O que fazer
Dê continuidade ao texto sobre as andanças de Raul pelas empresas e cidades do país, escrevendo a partir da última frase apresentada.

Texto de origem
Em São Lourenço, pela Fiat Lux, foi um sulista descobrindo o Nordeste. Em Santo Amaro, funcionário da Cia. Brasileira de Chumbo, ficou amigo de seu Zeca e dona Canô. Bem se lembra do casal contando que a filha, Bethânia, fora para o Rio, substituir Nara Leão no Teatro Opinião. Era 1965. No litoral de São Paulo, contratado pela trágica Union Carbide, viu Cubatão virar o foco das guerrilhas ambientais. Em Joinville, pela Cônsul, bolou pistas de skate com caixas de geladeiras. Fez para os filhos, virou febre, matéria de jornal e coisa e tal. As crônicas de Raul são assim – fósforos que se acendem. "Não digo que sou engenheiro, digo que sou engenhoso", resume.

Seção de dados

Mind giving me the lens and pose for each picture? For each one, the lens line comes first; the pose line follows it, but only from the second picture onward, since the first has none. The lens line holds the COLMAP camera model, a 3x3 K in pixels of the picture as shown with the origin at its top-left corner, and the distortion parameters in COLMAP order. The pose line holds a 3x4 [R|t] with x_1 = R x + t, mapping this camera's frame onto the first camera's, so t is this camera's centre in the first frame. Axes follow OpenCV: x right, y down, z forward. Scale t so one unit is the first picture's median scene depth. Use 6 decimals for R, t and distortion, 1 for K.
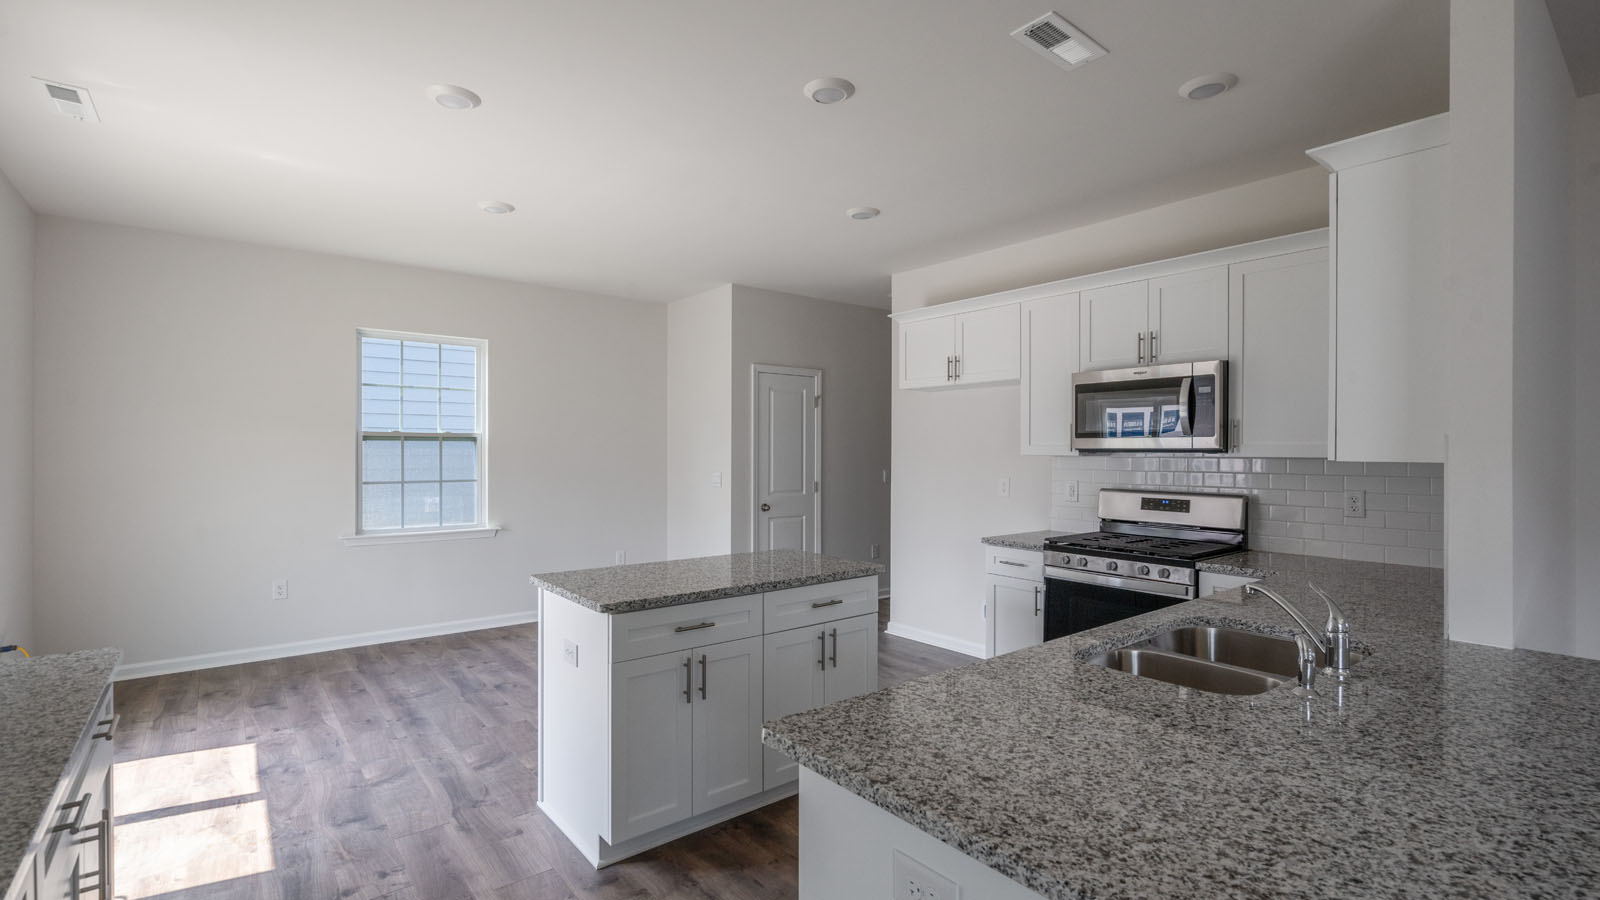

Resposta
Como se sabe, o Brasil deixou na mão os milhares de profissionais que abraçaram a engenharia química. Raul, um eles, voltou para Curitiba e abriu uma oficina de escapamentos, no Rebouças. Foram 20 anos de serviços prestados ao dióxido de carbono e algum ressentimento, o que se há de fazer.

Hoje, mora no Portão, com a mulher Dyvonne. Redige um livro de memórias – debaixo de insistências. Há poucos anos, fez um curso de letrista por correspondência do Instituto Universal. Andava destreinado. Com o que reaprendeu, escreveu em letra gótica os convites de casamento da filha Patrícia. Fez no capricho, como se desenhasse cidades.